— start Entries provided —
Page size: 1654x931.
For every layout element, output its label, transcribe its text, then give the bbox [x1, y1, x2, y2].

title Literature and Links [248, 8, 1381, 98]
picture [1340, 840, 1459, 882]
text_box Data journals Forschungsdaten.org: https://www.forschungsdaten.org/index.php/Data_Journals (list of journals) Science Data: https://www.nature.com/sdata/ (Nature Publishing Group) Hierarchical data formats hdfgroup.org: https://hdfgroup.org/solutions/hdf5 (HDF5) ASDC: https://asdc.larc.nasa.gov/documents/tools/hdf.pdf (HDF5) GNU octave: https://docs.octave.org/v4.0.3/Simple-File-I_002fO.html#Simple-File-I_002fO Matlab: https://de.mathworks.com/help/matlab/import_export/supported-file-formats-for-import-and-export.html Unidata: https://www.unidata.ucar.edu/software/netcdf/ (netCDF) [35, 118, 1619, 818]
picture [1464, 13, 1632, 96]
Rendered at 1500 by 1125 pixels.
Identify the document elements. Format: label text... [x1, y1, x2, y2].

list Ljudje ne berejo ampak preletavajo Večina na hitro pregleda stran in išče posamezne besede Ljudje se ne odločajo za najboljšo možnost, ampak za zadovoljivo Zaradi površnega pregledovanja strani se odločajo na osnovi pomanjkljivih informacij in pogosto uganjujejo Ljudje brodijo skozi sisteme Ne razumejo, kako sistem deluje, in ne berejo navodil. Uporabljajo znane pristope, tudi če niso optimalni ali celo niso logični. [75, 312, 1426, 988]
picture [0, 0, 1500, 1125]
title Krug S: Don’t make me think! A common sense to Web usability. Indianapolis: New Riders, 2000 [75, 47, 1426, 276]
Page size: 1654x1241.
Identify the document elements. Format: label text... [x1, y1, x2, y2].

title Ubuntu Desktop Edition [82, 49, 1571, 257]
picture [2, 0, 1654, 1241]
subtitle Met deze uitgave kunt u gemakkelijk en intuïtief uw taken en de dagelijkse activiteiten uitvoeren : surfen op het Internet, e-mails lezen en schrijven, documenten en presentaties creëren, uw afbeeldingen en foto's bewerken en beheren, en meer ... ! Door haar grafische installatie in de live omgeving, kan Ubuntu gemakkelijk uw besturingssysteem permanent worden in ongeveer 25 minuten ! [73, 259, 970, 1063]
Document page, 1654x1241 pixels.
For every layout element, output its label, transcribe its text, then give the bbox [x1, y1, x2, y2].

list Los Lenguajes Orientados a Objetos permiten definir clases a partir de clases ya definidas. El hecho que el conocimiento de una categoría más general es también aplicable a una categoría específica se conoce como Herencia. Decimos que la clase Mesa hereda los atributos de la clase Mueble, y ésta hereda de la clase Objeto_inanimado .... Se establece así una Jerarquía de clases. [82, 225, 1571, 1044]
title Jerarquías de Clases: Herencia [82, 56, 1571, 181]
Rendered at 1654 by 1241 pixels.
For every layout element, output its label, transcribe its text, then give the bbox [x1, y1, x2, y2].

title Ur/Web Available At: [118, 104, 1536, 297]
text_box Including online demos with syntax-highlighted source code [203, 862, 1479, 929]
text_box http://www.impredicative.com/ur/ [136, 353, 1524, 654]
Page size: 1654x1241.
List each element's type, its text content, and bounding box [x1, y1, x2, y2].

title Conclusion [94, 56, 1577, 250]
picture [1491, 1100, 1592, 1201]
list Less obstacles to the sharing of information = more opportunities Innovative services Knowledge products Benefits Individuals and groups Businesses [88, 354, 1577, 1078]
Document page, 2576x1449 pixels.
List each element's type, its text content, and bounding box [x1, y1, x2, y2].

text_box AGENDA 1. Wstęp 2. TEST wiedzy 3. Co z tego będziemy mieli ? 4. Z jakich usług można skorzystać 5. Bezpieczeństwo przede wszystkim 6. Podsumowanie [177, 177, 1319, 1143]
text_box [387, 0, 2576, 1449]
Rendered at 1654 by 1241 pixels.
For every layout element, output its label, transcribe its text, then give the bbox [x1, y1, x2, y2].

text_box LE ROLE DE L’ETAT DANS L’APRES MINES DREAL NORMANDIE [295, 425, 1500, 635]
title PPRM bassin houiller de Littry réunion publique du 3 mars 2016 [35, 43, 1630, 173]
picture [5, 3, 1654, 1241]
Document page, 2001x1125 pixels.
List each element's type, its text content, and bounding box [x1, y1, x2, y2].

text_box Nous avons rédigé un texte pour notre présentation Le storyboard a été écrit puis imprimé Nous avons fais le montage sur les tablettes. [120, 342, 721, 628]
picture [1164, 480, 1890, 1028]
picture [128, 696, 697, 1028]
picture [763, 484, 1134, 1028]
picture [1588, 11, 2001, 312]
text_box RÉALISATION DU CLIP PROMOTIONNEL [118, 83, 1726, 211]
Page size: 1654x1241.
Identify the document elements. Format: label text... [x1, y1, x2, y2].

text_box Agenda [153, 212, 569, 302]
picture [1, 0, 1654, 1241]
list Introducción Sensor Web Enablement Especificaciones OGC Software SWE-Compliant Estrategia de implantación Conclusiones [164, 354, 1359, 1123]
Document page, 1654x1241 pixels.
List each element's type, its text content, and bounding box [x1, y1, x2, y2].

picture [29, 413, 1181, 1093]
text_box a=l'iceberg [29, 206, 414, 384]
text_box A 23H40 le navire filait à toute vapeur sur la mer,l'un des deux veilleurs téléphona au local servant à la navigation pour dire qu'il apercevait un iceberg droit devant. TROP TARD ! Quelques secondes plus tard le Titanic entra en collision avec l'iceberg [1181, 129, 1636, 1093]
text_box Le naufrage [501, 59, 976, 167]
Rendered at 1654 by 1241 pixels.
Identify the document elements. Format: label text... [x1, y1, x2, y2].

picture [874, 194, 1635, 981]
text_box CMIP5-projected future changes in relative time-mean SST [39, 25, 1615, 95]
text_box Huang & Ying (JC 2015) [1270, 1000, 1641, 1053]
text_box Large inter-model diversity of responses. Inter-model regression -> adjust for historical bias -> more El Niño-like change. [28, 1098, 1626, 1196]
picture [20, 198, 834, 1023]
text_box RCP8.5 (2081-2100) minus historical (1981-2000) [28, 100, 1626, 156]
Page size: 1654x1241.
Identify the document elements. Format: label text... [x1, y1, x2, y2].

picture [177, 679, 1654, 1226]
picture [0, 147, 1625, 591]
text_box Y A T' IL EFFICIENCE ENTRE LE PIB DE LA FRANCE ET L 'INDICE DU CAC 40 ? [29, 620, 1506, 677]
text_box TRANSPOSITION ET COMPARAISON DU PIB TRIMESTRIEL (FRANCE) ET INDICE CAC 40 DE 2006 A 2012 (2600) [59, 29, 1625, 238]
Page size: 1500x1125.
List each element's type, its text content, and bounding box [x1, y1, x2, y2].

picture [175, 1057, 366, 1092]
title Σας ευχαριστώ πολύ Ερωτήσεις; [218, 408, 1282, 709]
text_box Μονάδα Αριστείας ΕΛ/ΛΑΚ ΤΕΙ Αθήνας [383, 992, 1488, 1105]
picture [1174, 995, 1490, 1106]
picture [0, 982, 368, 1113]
— end Entries provided —
* What to work on *
Update the listing by changing every "Page size" to "Image dimensions" and leaving all other text unchanged.

* Task solution *
Image dimensions: 1654x931.
For every layout element, output its label, transcribe its text, then give the bbox [x1, y1, x2, y2].

title Literature and Links [248, 8, 1381, 98]
picture [1340, 840, 1459, 882]
text_box Data journals Forschungsdaten.org: https://www.forschungsdaten.org/index.php/Data_Journals (list of journals) Science Data: https://www.nature.com/sdata/ (Nature Publishing Group) Hierarchical data formats hdfgroup.org: https://hdfgroup.org/solutions/hdf5 (HDF5) ASDC: https://asdc.larc.nasa.gov/documents/tools/hdf.pdf (HDF5) GNU octave: https://docs.octave.org/v4.0.3/Simple-File-I_002fO.html#Simple-File-I_002fO Matlab: https://de.mathworks.com/help/matlab/import_export/supported-file-formats-for-import-and-export.html Unidata: https://www.unidata.ucar.edu/software/netcdf/ (netCDF) [35, 118, 1619, 818]
picture [1464, 13, 1632, 96]
Rendered at 1500 by 1125 pixels.
Identify the document elements. Format: label text... [x1, y1, x2, y2].

list Ljudje ne berejo ampak preletavajo Večina na hitro pregleda stran in išče posamezne besede Ljudje se ne odločajo za najboljšo možnost, ampak za zadovoljivo Zaradi površnega pregledovanja strani se odločajo na osnovi pomanjkljivih informacij in pogosto uganjujejo Ljudje brodijo skozi sisteme Ne razumejo, kako sistem deluje, in ne berejo navodil. Uporabljajo znane pristope, tudi če niso optimalni ali celo niso logični. [75, 312, 1426, 988]
picture [0, 0, 1500, 1125]
title Krug S: Don’t make me think! A common sense to Web usability. Indianapolis: New Riders, 2000 [75, 47, 1426, 276]
Image dimensions: 1654x1241.
Identify the document elements. Format: label text... [x1, y1, x2, y2].

title Ubuntu Desktop Edition [82, 49, 1571, 257]
picture [2, 0, 1654, 1241]
subtitle Met deze uitgave kunt u gemakkelijk en intuïtief uw taken en de dagelijkse activiteiten uitvoeren : surfen op het Internet, e-mails lezen en schrijven, documenten en presentaties creëren, uw afbeeldingen en foto's bewerken en beheren, en meer ... ! Door haar grafische installatie in de live omgeving, kan Ubuntu gemakkelijk uw besturingssysteem permanent worden in ongeveer 25 minuten ! [73, 259, 970, 1063]
Document page, 1654x1241 pixels.
For every layout element, output its label, transcribe its text, then give the bbox [x1, y1, x2, y2].

list Los Lenguajes Orientados a Objetos permiten definir clases a partir de clases ya definidas. El hecho que el conocimiento de una categoría más general es también aplicable a una categoría específica se conoce como Herencia. Decimos que la clase Mesa hereda los atributos de la clase Mueble, y ésta hereda de la clase Objeto_inanimado .... Se establece así una Jerarquía de clases. [82, 225, 1571, 1044]
title Jerarquías de Clases: Herencia [82, 56, 1571, 181]
Rendered at 1654 by 1241 pixels.
For every layout element, output its label, transcribe its text, then give the bbox [x1, y1, x2, y2].

title Ur/Web Available At: [118, 104, 1536, 297]
text_box Including online demos with syntax-highlighted source code [203, 862, 1479, 929]
text_box http://www.impredicative.com/ur/ [136, 353, 1524, 654]
Image dimensions: 1654x1241.
List each element's type, its text content, and bounding box [x1, y1, x2, y2].

title Conclusion [94, 56, 1577, 250]
picture [1491, 1100, 1592, 1201]
list Less obstacles to the sharing of information = more opportunities Innovative services Knowledge products Benefits Individuals and groups Businesses [88, 354, 1577, 1078]
Document page, 2576x1449 pixels.
List each element's type, its text content, and bounding box [x1, y1, x2, y2].

text_box AGENDA 1. Wstęp 2. TEST wiedzy 3. Co z tego będziemy mieli ? 4. Z jakich usług można skorzystać 5. Bezpieczeństwo przede wszystkim 6. Podsumowanie [177, 177, 1319, 1143]
text_box [387, 0, 2576, 1449]
Rendered at 1654 by 1241 pixels.
For every layout element, output its label, transcribe its text, then give the bbox [x1, y1, x2, y2].

text_box LE ROLE DE L’ETAT DANS L’APRES MINES DREAL NORMANDIE [295, 425, 1500, 635]
title PPRM bassin houiller de Littry réunion publique du 3 mars 2016 [35, 43, 1630, 173]
picture [5, 3, 1654, 1241]
Document page, 2001x1125 pixels.
List each element's type, its text content, and bounding box [x1, y1, x2, y2].

text_box Nous avons rédigé un texte pour notre présentation Le storyboard a été écrit puis imprimé Nous avons fais le montage sur les tablettes. [120, 342, 721, 628]
picture [1164, 480, 1890, 1028]
picture [128, 696, 697, 1028]
picture [763, 484, 1134, 1028]
picture [1588, 11, 2001, 312]
text_box RÉALISATION DU CLIP PROMOTIONNEL [118, 83, 1726, 211]
Image dimensions: 1654x1241.
Identify the document elements. Format: label text... [x1, y1, x2, y2].

text_box Agenda [153, 212, 569, 302]
picture [1, 0, 1654, 1241]
list Introducción Sensor Web Enablement Especificaciones OGC Software SWE-Compliant Estrategia de implantación Conclusiones [164, 354, 1359, 1123]
Document page, 1654x1241 pixels.
List each element's type, its text content, and bounding box [x1, y1, x2, y2].

picture [29, 413, 1181, 1093]
text_box a=l'iceberg [29, 206, 414, 384]
text_box A 23H40 le navire filait à toute vapeur sur la mer,l'un des deux veilleurs téléphona au local servant à la navigation pour dire qu'il apercevait un iceberg droit devant. TROP TARD ! Quelques secondes plus tard le Titanic entra en collision avec l'iceberg [1181, 129, 1636, 1093]
text_box Le naufrage [501, 59, 976, 167]
Rendered at 1654 by 1241 pixels.
Identify the document elements. Format: label text... [x1, y1, x2, y2].

picture [874, 194, 1635, 981]
text_box CMIP5-projected future changes in relative time-mean SST [39, 25, 1615, 95]
text_box Huang & Ying (JC 2015) [1270, 1000, 1641, 1053]
text_box Large inter-model diversity of responses. Inter-model regression -> adjust for historical bias -> more El Niño-like change. [28, 1098, 1626, 1196]
picture [20, 198, 834, 1023]
text_box RCP8.5 (2081-2100) minus historical (1981-2000) [28, 100, 1626, 156]
Image dimensions: 1654x1241.
Identify the document elements. Format: label text... [x1, y1, x2, y2].

picture [177, 679, 1654, 1226]
picture [0, 147, 1625, 591]
text_box Y A T' IL EFFICIENCE ENTRE LE PIB DE LA FRANCE ET L 'INDICE DU CAC 40 ? [29, 620, 1506, 677]
text_box TRANSPOSITION ET COMPARAISON DU PIB TRIMESTRIEL (FRANCE) ET INDICE CAC 40 DE 2006 A 2012 (2600) [59, 29, 1625, 238]
Image dimensions: 1500x1125.
List each element's type, its text content, and bounding box [x1, y1, x2, y2].

picture [175, 1057, 366, 1092]
title Σας ευχαριστώ πολύ Ερωτήσεις; [218, 408, 1282, 709]
text_box Μονάδα Αριστείας ΕΛ/ΛΑΚ ΤΕΙ Αθήνας [383, 992, 1488, 1105]
picture [1174, 995, 1490, 1106]
picture [0, 982, 368, 1113]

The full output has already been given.